At this moment, in his mind, she looked very real, as real as when she sat staring up at him standing over her. It had taken all his strength, even after the horror of what he’d just done, to take his eyes off her beautiful bosom glowing pale in the dark shadows thrown by the trees. That memory made his blood grow hot for her even now. Even while regret twisted his insides into a knot.

How could he have been looking at her in the very next moment after casting a death charm?

But he couldn’t stop remembering how she looked. In his thoughts she looked so real that he imagined he could hear her voice.

“Hello, the cave! Walks-With-Spirits, are you there? Will you please come out and tell Basak to let me pass? It’s Cotannah.”

He dropped his arm and sat straight up.

She
was
here! It was another example of how truly upset his balance had become. If he hadn’t been so wrought up, he would have felt her coming through the woods.

It’s Cotannah
.

As if he wouldn’t know that the instant she spoke!

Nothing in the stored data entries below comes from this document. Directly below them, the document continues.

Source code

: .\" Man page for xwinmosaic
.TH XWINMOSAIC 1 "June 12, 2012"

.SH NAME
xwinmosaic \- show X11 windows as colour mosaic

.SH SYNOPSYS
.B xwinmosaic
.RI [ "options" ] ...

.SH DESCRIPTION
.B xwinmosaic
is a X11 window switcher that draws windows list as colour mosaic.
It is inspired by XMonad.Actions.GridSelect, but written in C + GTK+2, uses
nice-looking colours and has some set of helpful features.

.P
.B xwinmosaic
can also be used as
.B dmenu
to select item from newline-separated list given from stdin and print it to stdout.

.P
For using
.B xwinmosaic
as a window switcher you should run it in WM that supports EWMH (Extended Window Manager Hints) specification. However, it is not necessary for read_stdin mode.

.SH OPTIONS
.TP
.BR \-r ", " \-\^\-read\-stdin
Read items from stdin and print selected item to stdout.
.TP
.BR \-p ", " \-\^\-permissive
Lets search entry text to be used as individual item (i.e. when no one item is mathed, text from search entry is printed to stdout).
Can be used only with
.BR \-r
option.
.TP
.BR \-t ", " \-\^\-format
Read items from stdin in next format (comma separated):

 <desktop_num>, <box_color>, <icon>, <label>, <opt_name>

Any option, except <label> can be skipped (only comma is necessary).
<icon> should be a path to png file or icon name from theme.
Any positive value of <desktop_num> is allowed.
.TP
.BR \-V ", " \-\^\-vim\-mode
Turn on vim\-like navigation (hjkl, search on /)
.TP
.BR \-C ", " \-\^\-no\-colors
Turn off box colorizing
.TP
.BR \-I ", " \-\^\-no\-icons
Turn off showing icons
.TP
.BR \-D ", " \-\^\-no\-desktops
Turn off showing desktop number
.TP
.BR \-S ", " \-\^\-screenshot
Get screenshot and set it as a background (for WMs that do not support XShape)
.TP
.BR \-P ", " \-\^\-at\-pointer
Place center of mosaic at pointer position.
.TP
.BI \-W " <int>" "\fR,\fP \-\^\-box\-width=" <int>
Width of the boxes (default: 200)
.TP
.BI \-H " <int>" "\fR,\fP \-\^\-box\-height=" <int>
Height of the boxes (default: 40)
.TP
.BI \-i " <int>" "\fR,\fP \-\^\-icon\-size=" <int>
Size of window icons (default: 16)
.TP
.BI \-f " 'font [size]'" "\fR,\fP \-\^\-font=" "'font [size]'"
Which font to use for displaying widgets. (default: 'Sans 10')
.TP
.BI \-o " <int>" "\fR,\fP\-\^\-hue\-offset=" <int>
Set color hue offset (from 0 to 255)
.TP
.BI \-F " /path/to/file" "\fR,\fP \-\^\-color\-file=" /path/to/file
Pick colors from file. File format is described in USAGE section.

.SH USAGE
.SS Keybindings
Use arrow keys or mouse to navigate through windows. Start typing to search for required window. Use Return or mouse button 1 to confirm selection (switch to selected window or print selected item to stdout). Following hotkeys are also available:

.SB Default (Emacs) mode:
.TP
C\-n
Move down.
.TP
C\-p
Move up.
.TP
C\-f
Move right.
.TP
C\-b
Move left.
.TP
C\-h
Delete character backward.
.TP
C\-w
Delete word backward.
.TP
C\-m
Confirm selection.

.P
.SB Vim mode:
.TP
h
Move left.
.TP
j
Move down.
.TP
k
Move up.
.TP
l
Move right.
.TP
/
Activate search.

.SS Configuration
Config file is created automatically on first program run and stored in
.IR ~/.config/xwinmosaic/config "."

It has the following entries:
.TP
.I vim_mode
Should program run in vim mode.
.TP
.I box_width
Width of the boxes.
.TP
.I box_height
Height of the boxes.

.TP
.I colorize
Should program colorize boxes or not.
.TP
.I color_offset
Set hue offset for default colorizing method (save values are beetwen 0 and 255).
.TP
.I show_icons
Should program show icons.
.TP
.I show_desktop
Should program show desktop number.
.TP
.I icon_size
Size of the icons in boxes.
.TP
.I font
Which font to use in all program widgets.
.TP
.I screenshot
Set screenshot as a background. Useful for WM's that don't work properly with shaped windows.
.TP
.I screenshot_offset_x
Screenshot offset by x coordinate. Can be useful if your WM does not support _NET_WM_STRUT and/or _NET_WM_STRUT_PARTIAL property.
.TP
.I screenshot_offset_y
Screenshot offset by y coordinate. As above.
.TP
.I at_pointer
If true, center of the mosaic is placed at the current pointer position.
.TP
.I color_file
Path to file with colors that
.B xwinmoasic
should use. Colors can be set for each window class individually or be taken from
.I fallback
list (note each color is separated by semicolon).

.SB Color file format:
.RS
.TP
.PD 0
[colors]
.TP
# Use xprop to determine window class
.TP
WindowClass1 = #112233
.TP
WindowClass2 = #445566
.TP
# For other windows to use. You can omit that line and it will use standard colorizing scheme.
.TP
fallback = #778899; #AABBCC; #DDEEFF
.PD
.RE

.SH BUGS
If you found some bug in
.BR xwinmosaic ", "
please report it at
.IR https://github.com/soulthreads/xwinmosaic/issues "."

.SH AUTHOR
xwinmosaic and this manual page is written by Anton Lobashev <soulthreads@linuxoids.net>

A great white anger surged through him, washed his confusion clean. He couldn’t regain his balance as long as she was around; he couldn’t hear the spirits outside him or within. He had to get rid of her, she had no right to be here, no right at all.

He got to his feet, strode across the cave, and stepped out of it into the night. He saw her by the light of the moon and went toward her, walking beneath the trees.

“Cotannah. What are you doing here?”

She jumped and whirled to face him, which made him ashamed he had deliberately startled her. His words,
harsh and forbidding, echoed from the rocks of the ridge.

For a moment there was silence. Such a silence that he could hear his own heart.

“You didn’t have to scare me to death, sneaking around quiet as a shadow!” Then, after a moment, she said, “I came to talk to you.”

The sound of her voice coming out of the night was a windsong in his ears, but it sent a storm through the rest of his senses: lightning made of desire to reach for her struck his touch, thunder made of longing to look at her forever rolled inside his sight, rain made of tears fell bitter on his tongue, smell of winter coming rushed strong into his nostrils. She would blow him away, this storm of a woman-child, Cotannah, if he didn’t drive her from him right now. He couldn’t risk his powers because of her.

Yet he already had.

And now she’d come here to torment him some more.

“I don’t want to hear it,” he said angrily. “Go away.”

But he started walking toward her anyway.

She stood waiting for him, beautiful and still in a pool of moonlight. A dozen new, vehement, unnameable feelings rose in him.

“I don’t blame you for not wanting me here,” she said, and he had never heard her sound so purely sincere—and so sad, “but at least let me thank you for saving me again.”

Did she want to talk to him that much? So much that it made her sad for him to send her away? No. He was only a convenience for her.

“I had no choice but to save you,” he said. “You called my name, screamed for me to help you.”